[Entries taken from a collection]
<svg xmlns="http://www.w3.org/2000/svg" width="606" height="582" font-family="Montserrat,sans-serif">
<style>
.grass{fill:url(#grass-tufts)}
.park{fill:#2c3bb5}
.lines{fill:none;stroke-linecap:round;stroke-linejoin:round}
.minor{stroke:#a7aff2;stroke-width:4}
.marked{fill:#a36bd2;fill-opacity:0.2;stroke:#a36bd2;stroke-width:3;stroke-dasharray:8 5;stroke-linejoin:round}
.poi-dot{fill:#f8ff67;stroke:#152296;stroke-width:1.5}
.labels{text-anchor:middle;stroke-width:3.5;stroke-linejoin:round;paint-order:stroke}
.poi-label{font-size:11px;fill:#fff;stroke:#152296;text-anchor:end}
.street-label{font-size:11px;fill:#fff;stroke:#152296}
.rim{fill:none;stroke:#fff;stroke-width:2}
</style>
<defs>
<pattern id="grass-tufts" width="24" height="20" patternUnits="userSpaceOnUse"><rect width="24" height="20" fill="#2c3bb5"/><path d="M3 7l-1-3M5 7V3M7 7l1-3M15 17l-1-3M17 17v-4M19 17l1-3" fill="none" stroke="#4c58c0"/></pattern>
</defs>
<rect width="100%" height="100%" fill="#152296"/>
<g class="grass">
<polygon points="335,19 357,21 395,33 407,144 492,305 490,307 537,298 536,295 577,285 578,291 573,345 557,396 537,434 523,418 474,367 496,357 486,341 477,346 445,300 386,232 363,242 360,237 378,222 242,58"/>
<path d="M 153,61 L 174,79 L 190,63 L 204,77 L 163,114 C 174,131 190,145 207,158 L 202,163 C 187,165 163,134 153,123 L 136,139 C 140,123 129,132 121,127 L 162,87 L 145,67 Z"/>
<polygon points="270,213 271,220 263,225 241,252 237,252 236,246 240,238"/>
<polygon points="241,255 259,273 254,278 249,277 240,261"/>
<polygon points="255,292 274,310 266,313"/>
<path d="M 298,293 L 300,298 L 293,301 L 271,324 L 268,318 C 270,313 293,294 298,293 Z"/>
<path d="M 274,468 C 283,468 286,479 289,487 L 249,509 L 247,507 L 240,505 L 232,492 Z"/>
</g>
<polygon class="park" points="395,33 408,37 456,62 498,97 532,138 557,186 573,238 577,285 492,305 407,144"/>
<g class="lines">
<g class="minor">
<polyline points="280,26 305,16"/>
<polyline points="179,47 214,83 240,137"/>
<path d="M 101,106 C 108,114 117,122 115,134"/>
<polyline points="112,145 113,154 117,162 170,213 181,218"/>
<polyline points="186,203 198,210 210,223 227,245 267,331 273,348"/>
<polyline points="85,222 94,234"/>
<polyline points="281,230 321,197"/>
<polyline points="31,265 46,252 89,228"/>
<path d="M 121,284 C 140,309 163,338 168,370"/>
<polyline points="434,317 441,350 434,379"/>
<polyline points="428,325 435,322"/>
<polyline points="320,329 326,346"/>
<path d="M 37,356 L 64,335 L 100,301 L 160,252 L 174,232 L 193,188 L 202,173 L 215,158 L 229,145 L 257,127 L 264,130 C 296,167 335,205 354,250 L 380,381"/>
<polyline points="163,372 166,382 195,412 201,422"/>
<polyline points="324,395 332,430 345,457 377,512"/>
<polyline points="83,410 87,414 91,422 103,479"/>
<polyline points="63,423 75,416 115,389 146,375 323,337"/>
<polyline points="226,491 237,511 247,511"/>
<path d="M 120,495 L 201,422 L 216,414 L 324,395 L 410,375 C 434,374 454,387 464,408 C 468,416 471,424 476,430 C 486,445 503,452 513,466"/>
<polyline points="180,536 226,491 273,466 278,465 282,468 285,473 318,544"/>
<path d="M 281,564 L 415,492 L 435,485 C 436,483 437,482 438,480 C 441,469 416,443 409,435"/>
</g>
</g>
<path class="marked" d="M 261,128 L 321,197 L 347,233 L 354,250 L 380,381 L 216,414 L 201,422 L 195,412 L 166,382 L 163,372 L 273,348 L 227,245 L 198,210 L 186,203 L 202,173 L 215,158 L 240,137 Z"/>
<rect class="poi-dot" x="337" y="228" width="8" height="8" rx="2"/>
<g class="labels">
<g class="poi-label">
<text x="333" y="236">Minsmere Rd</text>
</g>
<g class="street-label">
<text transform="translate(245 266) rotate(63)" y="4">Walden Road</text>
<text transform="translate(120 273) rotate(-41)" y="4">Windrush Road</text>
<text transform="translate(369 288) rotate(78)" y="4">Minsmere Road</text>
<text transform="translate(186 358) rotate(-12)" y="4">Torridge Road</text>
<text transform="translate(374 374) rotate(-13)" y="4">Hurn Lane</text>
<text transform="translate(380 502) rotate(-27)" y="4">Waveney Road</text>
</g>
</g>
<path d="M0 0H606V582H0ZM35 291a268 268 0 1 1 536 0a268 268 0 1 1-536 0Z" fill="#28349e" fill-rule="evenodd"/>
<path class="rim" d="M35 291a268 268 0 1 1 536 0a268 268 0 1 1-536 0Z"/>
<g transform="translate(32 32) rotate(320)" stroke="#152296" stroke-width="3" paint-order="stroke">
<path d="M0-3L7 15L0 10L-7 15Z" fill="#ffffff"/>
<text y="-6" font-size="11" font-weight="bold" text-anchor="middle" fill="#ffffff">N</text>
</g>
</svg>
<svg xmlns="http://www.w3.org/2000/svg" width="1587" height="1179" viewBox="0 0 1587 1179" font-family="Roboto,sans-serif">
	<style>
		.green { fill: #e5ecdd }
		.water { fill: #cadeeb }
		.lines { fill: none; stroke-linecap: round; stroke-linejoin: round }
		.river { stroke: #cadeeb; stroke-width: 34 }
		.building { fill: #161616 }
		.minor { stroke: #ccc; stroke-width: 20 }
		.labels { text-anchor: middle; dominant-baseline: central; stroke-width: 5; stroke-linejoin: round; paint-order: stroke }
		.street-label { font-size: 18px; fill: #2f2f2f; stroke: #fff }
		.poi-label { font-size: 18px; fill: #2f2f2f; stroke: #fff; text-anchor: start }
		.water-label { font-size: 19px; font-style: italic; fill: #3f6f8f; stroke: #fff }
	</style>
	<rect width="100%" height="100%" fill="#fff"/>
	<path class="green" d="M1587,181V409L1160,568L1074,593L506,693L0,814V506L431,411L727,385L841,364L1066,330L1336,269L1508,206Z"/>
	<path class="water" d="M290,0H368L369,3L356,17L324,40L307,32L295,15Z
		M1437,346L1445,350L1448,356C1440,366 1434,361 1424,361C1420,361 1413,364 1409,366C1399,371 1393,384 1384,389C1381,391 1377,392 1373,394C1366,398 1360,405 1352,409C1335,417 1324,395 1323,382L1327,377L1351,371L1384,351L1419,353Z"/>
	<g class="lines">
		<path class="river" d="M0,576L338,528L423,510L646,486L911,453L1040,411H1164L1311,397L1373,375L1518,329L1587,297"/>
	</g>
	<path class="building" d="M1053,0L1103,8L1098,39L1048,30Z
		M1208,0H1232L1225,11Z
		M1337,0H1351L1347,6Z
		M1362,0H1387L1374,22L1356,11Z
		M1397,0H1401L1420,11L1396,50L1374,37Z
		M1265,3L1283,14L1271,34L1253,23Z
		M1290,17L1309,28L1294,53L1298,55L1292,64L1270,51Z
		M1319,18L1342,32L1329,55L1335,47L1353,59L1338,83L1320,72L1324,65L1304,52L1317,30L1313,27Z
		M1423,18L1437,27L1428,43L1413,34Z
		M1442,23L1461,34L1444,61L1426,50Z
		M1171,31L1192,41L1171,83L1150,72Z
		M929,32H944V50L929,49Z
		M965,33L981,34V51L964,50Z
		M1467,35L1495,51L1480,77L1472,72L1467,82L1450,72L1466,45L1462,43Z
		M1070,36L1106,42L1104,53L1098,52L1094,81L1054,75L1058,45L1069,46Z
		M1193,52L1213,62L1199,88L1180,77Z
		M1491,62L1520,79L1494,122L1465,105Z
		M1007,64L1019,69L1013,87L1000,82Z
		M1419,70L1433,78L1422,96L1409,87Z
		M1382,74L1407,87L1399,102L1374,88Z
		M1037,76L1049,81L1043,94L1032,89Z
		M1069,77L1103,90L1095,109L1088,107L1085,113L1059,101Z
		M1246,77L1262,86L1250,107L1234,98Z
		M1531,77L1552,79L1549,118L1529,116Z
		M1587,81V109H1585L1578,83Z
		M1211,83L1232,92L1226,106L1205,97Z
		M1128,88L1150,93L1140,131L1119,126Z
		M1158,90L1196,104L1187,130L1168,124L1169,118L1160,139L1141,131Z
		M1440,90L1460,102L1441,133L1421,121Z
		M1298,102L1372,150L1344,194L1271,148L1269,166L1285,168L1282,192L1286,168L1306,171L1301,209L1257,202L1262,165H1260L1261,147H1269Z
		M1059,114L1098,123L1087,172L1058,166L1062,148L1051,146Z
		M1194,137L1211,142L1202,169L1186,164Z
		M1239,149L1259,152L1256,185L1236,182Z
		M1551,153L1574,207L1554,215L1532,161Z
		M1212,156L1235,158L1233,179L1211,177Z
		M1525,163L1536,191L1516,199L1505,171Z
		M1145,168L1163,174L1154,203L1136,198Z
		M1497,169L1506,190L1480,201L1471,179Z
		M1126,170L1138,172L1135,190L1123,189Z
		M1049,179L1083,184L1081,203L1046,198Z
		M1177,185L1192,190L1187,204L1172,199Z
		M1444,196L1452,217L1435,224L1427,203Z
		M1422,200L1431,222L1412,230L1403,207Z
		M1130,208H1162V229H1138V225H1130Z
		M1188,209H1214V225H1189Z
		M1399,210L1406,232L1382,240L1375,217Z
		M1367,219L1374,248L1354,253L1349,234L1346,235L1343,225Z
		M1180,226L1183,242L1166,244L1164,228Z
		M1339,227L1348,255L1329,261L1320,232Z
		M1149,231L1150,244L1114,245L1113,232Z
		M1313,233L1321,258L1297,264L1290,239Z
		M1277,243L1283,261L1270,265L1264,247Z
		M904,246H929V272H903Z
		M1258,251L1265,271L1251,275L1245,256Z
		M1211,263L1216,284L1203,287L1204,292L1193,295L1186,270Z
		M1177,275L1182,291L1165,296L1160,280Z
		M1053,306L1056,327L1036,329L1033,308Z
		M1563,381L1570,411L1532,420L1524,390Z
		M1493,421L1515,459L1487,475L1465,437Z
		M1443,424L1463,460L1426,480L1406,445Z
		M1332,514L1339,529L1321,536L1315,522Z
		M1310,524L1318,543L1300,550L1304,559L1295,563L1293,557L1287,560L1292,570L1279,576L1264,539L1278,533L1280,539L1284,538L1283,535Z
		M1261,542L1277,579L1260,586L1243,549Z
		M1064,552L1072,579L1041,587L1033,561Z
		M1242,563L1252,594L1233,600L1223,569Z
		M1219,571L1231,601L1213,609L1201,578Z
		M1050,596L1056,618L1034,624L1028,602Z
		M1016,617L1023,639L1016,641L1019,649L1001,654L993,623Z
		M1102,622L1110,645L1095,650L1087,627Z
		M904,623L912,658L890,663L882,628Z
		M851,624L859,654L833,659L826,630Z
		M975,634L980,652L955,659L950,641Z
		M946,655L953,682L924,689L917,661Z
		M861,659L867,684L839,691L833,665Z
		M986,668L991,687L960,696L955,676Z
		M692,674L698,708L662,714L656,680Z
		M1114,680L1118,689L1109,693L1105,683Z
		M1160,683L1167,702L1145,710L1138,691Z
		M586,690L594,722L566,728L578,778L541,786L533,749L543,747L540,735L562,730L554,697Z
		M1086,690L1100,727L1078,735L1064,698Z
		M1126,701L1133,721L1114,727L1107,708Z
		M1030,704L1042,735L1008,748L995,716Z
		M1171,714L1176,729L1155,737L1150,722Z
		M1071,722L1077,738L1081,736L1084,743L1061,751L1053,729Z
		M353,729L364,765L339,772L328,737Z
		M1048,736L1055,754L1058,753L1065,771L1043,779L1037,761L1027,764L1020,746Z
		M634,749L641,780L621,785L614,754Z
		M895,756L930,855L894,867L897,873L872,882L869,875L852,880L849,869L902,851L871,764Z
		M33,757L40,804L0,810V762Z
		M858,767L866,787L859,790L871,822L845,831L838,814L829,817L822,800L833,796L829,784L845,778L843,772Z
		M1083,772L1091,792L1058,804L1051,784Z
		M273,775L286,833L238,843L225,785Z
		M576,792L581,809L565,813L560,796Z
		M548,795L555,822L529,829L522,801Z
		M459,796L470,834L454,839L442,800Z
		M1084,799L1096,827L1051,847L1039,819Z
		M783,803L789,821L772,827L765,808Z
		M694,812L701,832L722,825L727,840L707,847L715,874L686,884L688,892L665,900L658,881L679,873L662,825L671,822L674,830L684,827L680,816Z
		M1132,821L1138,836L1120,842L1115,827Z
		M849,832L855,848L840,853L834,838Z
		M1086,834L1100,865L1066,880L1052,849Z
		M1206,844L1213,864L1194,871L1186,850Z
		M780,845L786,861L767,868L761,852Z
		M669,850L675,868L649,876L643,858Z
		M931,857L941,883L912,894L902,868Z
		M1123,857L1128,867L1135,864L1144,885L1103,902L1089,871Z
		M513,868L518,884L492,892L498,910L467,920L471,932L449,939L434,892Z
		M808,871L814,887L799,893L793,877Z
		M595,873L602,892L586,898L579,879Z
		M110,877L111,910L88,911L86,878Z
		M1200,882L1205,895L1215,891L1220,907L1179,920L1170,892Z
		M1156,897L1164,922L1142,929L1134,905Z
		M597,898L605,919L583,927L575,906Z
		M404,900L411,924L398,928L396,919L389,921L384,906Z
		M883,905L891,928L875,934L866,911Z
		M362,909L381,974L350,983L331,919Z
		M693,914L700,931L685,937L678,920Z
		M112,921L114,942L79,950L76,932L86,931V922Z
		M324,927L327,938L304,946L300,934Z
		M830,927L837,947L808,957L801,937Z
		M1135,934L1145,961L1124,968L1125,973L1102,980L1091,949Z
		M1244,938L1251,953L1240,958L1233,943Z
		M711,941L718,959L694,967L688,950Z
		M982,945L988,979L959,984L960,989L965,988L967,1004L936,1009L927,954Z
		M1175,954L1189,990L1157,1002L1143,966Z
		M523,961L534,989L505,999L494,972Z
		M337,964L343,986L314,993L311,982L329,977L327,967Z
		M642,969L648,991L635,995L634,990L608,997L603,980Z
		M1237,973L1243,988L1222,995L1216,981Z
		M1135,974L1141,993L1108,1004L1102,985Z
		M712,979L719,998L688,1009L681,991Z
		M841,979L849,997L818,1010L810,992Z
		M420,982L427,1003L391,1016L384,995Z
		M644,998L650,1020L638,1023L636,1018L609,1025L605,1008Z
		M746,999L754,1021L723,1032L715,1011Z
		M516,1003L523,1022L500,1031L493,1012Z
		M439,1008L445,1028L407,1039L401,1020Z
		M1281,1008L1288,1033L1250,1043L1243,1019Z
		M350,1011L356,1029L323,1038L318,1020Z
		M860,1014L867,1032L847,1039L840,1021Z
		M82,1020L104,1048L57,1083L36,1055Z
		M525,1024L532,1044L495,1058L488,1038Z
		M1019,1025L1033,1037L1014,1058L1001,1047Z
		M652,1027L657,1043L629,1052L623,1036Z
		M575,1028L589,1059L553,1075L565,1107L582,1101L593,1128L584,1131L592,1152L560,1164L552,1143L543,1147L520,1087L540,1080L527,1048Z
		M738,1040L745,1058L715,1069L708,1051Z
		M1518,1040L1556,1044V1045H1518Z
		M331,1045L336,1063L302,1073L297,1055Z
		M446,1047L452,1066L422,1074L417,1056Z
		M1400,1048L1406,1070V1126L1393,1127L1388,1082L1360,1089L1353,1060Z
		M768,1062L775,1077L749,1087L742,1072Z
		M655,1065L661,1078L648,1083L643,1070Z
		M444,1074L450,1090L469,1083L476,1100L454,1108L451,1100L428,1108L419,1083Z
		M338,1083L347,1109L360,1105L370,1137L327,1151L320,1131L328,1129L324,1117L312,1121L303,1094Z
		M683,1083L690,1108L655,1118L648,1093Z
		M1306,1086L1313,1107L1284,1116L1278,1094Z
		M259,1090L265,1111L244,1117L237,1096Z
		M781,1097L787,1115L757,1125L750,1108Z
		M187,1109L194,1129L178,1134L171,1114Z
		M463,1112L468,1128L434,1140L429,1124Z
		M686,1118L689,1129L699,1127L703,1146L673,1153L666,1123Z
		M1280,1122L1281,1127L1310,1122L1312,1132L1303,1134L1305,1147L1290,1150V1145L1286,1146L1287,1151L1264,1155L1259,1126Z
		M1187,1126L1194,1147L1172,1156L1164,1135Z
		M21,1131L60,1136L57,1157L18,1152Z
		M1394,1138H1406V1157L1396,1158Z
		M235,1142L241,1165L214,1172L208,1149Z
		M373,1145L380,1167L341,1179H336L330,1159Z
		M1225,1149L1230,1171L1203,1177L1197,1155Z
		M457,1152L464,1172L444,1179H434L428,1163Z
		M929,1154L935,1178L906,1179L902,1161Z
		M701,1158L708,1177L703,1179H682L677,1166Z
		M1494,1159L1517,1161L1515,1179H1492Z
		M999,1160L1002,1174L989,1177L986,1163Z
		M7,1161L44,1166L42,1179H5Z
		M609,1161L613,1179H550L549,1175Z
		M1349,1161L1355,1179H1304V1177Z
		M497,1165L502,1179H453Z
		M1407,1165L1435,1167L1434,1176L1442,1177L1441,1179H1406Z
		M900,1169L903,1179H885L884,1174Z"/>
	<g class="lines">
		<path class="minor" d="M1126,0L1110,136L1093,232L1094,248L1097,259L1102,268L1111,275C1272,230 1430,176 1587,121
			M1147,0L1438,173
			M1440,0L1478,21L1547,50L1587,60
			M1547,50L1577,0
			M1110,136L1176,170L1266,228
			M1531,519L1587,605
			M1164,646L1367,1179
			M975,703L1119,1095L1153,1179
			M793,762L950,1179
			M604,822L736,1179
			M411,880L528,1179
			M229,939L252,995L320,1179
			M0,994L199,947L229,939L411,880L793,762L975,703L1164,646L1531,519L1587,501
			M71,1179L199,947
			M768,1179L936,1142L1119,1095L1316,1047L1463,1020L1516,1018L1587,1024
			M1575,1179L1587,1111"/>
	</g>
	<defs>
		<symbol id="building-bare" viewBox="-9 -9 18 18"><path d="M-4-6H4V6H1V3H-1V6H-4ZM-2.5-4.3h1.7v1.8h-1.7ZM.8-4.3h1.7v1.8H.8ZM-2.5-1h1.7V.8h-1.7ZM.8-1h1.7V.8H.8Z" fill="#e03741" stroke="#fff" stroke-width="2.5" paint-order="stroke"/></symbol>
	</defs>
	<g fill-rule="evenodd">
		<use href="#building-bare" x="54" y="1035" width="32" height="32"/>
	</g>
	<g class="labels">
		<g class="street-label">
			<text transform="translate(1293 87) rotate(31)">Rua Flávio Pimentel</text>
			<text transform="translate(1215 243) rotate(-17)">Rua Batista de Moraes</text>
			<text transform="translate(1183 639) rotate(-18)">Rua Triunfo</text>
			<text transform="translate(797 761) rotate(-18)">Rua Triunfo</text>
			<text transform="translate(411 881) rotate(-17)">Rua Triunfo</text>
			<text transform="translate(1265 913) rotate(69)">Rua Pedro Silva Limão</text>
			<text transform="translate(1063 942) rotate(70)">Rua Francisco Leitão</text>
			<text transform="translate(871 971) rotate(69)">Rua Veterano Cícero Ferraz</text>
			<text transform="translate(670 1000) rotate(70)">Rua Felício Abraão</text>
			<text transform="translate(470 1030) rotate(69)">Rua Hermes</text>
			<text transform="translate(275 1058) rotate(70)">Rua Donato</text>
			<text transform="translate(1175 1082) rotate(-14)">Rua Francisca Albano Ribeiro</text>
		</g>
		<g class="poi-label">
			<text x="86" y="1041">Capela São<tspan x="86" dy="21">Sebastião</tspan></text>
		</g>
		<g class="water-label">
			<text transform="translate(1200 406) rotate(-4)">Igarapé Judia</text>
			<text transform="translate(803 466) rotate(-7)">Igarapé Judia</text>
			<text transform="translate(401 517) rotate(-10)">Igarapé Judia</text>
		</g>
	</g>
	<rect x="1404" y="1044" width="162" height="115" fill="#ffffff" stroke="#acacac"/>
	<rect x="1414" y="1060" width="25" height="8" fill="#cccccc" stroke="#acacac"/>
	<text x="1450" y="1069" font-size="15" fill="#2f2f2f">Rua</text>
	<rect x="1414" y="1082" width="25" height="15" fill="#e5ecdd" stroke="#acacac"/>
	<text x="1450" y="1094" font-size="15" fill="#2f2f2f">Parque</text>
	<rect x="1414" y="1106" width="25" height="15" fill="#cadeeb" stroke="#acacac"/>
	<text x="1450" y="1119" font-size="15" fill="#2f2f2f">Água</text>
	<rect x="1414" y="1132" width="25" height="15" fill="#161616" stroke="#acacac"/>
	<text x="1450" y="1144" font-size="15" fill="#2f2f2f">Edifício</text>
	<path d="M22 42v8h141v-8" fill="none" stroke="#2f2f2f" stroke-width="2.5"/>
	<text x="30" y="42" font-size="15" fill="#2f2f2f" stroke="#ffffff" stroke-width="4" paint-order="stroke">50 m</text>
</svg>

Directions: Using the entries above, return exactly the lines from the line with "M1258,251L1265,271L1251,275L1245,256Z" to the line with "M849,832L855,848L840,853L834,838Z", counting both of those lines.

Response:
		M1258,251L1265,271L1251,275L1245,256Z
		M1211,263L1216,284L1203,287L1204,292L1193,295L1186,270Z
		M1177,275L1182,291L1165,296L1160,280Z
		M1053,306L1056,327L1036,329L1033,308Z
		M1563,381L1570,411L1532,420L1524,390Z
		M1493,421L1515,459L1487,475L1465,437Z
		M1443,424L1463,460L1426,480L1406,445Z
		M1332,514L1339,529L1321,536L1315,522Z
		M1310,524L1318,543L1300,550L1304,559L1295,563L1293,557L1287,560L1292,570L1279,576L1264,539L1278,533L1280,539L1284,538L1283,535Z
		M1261,542L1277,579L1260,586L1243,549Z
		M1064,552L1072,579L1041,587L1033,561Z
		M1242,563L1252,594L1233,600L1223,569Z
		M1219,571L1231,601L1213,609L1201,578Z
		M1050,596L1056,618L1034,624L1028,602Z
		M1016,617L1023,639L1016,641L1019,649L1001,654L993,623Z
		M1102,622L1110,645L1095,650L1087,627Z
		M904,623L912,658L890,663L882,628Z
		M851,624L859,654L833,659L826,630Z
		M975,634L980,652L955,659L950,641Z
		M946,655L953,682L924,689L917,661Z
		M861,659L867,684L839,691L833,665Z
		M986,668L991,687L960,696L955,676Z
		M692,674L698,708L662,714L656,680Z
		M1114,680L1118,689L1109,693L1105,683Z
		M1160,683L1167,702L1145,710L1138,691Z
		M586,690L594,722L566,728L578,778L541,786L533,749L543,747L540,735L562,730L554,697Z
		M1086,690L1100,727L1078,735L1064,698Z
		M1126,701L1133,721L1114,727L1107,708Z
		M1030,704L1042,735L1008,748L995,716Z
		M1171,714L1176,729L1155,737L1150,722Z
		M1071,722L1077,738L1081,736L1084,743L1061,751L1053,729Z
		M353,729L364,765L339,772L328,737Z
		M1048,736L1055,754L1058,753L1065,771L1043,779L1037,761L1027,764L1020,746Z
		M634,749L641,780L621,785L614,754Z
		M895,756L930,855L894,867L897,873L872,882L869,875L852,880L849,869L902,851L871,764Z
		M33,757L40,804L0,810V762Z
		M858,767L866,787L859,790L871,822L845,831L838,814L829,817L822,800L833,796L829,784L845,778L843,772Z
		M1083,772L1091,792L1058,804L1051,784Z
		M273,775L286,833L238,843L225,785Z
		M576,792L581,809L565,813L560,796Z
		M548,795L555,822L529,829L522,801Z
		M459,796L470,834L454,839L442,800Z
		M1084,799L1096,827L1051,847L1039,819Z
		M783,803L789,821L772,827L765,808Z
		M694,812L701,832L722,825L727,840L707,847L715,874L686,884L688,892L665,900L658,881L679,873L662,825L671,822L674,830L684,827L680,816Z
		M1132,821L1138,836L1120,842L1115,827Z
		M849,832L855,848L840,853L834,838Z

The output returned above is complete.